Investors should turn to quality bonds because of their attractive income and potential for capital gains as growth and rates fall; quality stocks, especially tech, are best positioned to maintain earnings growth.
That is the view of UBS Global Wealth Management’s (UBS GWM) chief investment office (CIO) in its year ahead 2024 outlook.
The Swiss wealth manager’s CIO’s base case is for a “soft-ish landing” in 2024 and in that scenario, they expect both equities and bonds to generate positive returns.
“Slowing US economic growth, falling inflation and lower interest rate expectations should mean lower yields, supporting bonds and equity valuations, while the absence of a severe US recession should be sufficient to enable companies to continue to grow earnings,” the wealth manager said.
Regarding fixed income, there has been no shortage of asset and wealth managers who have proclaimed that “bonds are now back” as the US Federal Reserve is widely expected to pivot and begin cutting rates sometime next year.
UBS GWM is forecasting high-single digit returns for Asia investment grade credit next year, noting that a downward shift in rates will likely be the biggest source of returns. Within investment grade, it favours senior financials and Indonesia.

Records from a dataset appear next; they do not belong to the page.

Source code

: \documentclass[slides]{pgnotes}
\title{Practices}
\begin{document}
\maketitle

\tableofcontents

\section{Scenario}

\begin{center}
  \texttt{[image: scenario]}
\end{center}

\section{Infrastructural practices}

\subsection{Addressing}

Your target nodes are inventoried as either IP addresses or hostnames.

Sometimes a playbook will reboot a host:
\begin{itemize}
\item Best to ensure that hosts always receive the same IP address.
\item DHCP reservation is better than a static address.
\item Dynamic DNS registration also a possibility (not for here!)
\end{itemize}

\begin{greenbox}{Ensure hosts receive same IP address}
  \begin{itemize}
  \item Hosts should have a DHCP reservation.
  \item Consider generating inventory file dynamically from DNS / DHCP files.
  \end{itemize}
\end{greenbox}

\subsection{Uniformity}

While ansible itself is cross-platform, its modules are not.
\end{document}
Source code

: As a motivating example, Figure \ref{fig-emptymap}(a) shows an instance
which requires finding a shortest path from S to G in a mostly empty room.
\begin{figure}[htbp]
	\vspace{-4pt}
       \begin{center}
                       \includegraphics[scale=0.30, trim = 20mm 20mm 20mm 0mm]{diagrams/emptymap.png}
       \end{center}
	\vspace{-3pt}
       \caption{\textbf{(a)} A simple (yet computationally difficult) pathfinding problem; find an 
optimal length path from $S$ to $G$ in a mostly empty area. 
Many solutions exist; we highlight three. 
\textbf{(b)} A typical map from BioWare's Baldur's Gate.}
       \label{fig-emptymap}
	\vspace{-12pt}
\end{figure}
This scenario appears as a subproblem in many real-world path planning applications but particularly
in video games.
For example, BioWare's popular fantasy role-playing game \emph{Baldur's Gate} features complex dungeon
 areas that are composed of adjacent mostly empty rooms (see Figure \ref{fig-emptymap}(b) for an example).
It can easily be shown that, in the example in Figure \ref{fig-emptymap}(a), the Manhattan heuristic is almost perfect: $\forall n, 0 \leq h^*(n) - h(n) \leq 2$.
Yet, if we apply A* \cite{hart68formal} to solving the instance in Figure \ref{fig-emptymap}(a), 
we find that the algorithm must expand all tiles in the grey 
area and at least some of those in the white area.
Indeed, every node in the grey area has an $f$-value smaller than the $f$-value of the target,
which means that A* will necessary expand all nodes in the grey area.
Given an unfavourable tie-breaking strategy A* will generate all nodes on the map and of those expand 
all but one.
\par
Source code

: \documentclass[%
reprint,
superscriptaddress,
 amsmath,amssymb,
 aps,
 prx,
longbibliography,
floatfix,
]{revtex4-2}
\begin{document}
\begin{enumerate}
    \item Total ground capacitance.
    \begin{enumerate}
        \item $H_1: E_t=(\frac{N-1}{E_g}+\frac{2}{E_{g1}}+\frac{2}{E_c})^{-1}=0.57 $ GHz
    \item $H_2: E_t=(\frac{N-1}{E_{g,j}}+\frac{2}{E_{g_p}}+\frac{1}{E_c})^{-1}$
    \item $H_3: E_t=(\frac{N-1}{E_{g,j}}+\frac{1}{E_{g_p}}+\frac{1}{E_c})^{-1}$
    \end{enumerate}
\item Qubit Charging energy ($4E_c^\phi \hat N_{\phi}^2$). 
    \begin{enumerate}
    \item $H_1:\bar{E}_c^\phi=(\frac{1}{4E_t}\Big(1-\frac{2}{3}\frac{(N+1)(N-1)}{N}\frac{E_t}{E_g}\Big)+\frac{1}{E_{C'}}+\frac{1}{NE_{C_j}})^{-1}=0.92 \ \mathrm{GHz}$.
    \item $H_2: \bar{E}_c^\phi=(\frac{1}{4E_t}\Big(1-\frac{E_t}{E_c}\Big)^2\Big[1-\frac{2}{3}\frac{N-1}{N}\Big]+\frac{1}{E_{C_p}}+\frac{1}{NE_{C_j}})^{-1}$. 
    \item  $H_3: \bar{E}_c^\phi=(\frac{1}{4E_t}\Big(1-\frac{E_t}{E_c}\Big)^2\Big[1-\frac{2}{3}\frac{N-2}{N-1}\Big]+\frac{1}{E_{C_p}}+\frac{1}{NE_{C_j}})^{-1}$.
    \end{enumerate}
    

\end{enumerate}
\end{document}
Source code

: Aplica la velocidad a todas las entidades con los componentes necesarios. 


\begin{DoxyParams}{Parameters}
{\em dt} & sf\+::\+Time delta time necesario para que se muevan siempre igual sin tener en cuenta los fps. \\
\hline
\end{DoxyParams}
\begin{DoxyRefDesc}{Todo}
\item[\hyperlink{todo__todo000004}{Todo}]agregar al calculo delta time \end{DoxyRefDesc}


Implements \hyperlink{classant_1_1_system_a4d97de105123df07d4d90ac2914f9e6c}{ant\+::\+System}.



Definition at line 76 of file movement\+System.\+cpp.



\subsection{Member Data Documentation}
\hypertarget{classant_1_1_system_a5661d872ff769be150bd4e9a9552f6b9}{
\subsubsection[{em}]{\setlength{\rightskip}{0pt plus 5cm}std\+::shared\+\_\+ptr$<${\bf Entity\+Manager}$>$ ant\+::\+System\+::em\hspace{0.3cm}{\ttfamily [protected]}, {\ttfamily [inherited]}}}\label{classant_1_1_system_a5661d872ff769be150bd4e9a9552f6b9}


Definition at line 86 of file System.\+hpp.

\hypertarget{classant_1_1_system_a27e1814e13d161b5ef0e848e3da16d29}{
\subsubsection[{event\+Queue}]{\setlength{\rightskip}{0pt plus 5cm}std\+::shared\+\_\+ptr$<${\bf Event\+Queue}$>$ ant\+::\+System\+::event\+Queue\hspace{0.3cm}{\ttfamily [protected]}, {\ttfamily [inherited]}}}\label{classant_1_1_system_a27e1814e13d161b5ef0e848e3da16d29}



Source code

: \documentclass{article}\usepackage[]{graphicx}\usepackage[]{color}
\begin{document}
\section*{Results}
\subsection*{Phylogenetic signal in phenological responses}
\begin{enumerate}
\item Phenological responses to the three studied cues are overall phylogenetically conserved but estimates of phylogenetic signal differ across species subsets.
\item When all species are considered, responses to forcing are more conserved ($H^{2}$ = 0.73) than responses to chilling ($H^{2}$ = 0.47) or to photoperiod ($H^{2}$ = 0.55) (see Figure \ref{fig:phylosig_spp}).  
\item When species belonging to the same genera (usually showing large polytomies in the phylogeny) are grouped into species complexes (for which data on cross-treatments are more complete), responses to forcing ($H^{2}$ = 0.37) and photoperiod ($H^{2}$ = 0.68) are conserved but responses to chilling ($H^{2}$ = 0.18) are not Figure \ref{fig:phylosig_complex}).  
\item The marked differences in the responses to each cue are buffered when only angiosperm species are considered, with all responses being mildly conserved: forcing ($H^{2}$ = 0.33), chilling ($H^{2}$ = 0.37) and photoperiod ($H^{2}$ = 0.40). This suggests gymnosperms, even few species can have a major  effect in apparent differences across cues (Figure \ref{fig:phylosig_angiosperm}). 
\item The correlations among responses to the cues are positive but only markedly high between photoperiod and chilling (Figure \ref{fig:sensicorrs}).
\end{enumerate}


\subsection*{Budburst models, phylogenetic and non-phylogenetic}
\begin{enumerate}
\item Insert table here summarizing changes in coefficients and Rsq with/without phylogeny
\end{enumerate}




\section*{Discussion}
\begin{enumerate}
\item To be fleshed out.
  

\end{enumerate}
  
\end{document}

Equally, UBS GWM urges investors to limit cash balances and instead favours tools including fixed-term deposits, short-duration bond ladders and select structured solutions instead.
Regarding equities, over the long term, unsurprisingly, UBS GWM sees the largest returns as coming from those companies that are set to benefit from the AI boom.
“The largest equity market gains in the next decade will likely come from companies that deliver, enable, or use new technology for growth, gaining market share, or cutting costs. We see opportunities in companies that apply and monetise AI across software, internet, and semiconductor sectors,” it said.
In the near term, UBS GWM is forecasting double-digit returns in Asian equities next year, buttressed by attractive valuations and high-teen earnings growth. It singles out the IT, consumer discretionary, materials and industrials sectors as providing the best combination of attractive earnings and valuations.
In China, the firm singles out domestic-oriented sectors with leading capabilities in the consumer, green and tech sectors as well as select banks.
At a press briefing, Eva Lee, head of greater China equities at UBS GWM’s CIO, noted that investors were waiting for further signs of policy support despite the government announcing plans last month to issue Rmb1trn ($141bn) in sovereign bonds by the end of the year.
“Once people are happy with all the policy support, then people will shift to fundamentals because at the moment, we are facing all these uncertainties. As a result, if people were focusing on fundamentals, the market would not be trading at 9x P/E,” she said.
As growth also shifts beyond China and supply chains reroute, UBS GWM also singles out India, Indonesia and the Philippines as potential bright spots.
Finally, with regards to alternatives, UBS GWM noted that private credit would offer high yields and provide better protection than public debt, while regarding private equity, the firm favours mid-market buyout and secondaries funds.